Voilà des mois que la Belgique est plongée dans une crise sans précédent, sur fond de tensions communautaires entre Wallons francophones et Flamands néerlandophones. Depuis les législatives du 13 juin, le gouvernement fédéral se contente de gérer les affaires courantes. Bart De Wever, le grand vainqueur du scrutin, cache à peine sa volonté d’en finir avec le pays si on ne cède pas à ses exigences. Lesquelles reviennent, en définitive, à une partition de facto. Certains, désabusés, estiment que la Belgique n’existe plus que par trois institutions : le roi, la sélection nationale de football et l’armée. Or celle-ci, qui méritait jusqu’à présent son surnom de Grande Muette, vient d’entrer à son tour dans la tourmente communautaire.
Ce sont des déclarations à l’emporte-pièce du colonel Luc Gennart qui ont mis le feu aux poudres – si l’on ose dire. Commandant la base aérienne de Florennes, en Wallonie, celui-ci dénonce en effet la mainmise des Flamands sur l’armée belge. Et cite des chiffres à l’appui de sa thèse.
Ainsi, les cinq « patrons » de l’état-major de la force aérienne belge sont néerlandophones. L’artillerie, bastion wallon depuis la bataille des Ardennes de l’hiver 1944-1945, a été transférée en Flandre. L’état-major de la caserne wallonne de Marche-en-Famenne, est entièrement… flamand. Sur la trentaine de généraux en poste, vingt-trois sont flamands. Par ailleurs, Gennart dit craindre le déplacement des F-16 stationnés sur la base de Florennes, fleuron de l’armée de l’air, vers la Flandre. Il craint qu’in fine la Wallonie n’ait plus d’implantations militaires significatives.
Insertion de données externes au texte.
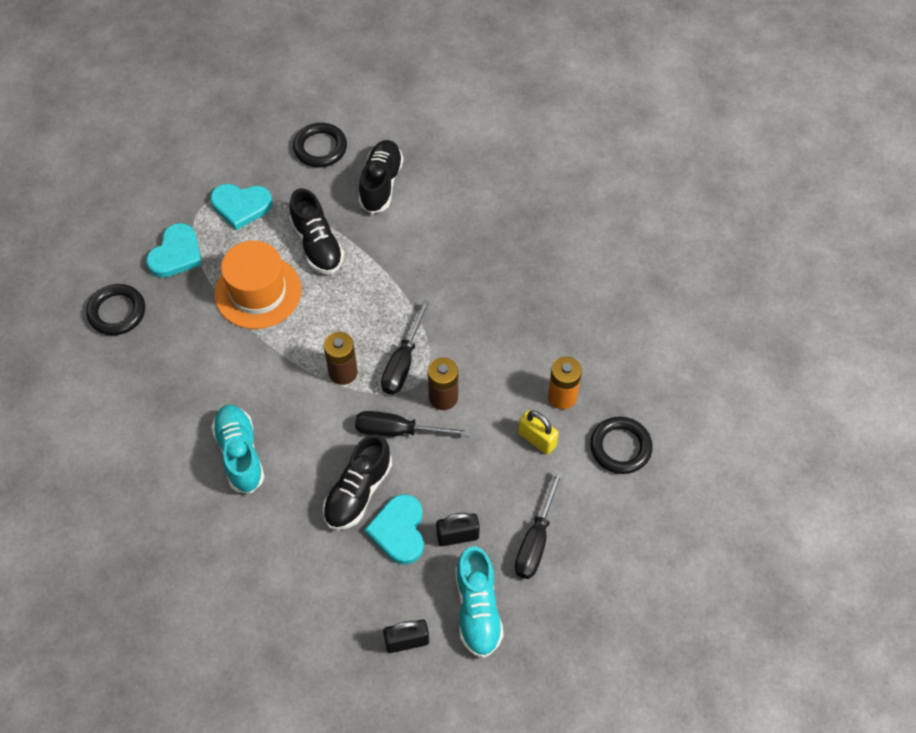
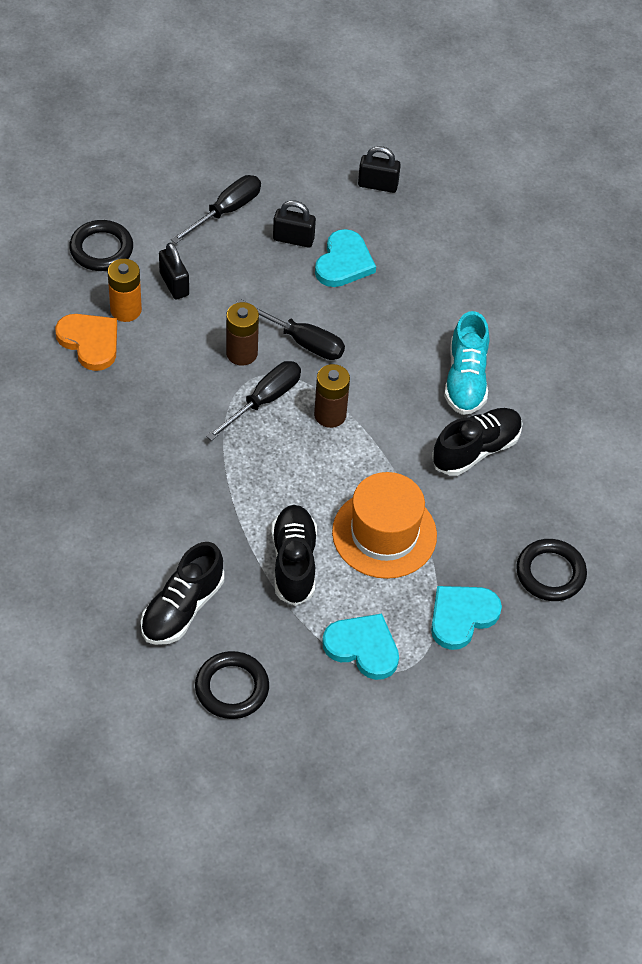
camera: 160 degrees left, 5 degrees down
(358, 492) = (366, 305): black shoe -> black shoe (476, 450)
(477, 609) = (306, 183): turquoise shoe -> none
(537, 439) = (174, 284): yellow padlock -> black padlock
(572, 355) = (90, 342): none -> orange heart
En cas de partition, la Belgique se retrouverait dans la situation du Costa Rica, le seul pays au monde qui ne dispose pas d’une armée. Certains, pacifistes ou écolos, suggèrent qu’elle ne s’en porterait pas plus mal. Quant aux Wallons « rattachistes », qui veulent que leur région rejoigne la France, ils auraient plutôt tendance à se réjouir de cette évolution, qui ne peut qu’arranger leurs affaires en les simplifiant : l’armée belge deviendrait celle de la Flandre et ne s’opposerait donc pas au rattachement à la France du sud du pays.
Réactions passionnées
Les déclarations du colonel Gennart ont provoqué des réactions passionnées, comme c’est toujours le cas quand on aborde la question linguistique en Belgique. Denis Ducarme, député du Mouvement réformateur (centre droit), s’est empressé de lui emboîter le pas. Selon lui, « Pieter De Crem (le ministre de la Défense) est en train de flamandiser la Défense nationale ». Pas moins.
Le commandant en chef de l’armée, le général (francophone) Charles-Henri Delcour, a regretté les propos tenus par le commandant de la base de Florennes. En ce qui concerne la surreprésentation des Flamands dans la haute hiérarchie militaire, qu’il ne nie pas, il a affirmé qu’elle était la conséquence des mauvais résultats des francophones aux tests de… bilinguisme. On n’en sort pas.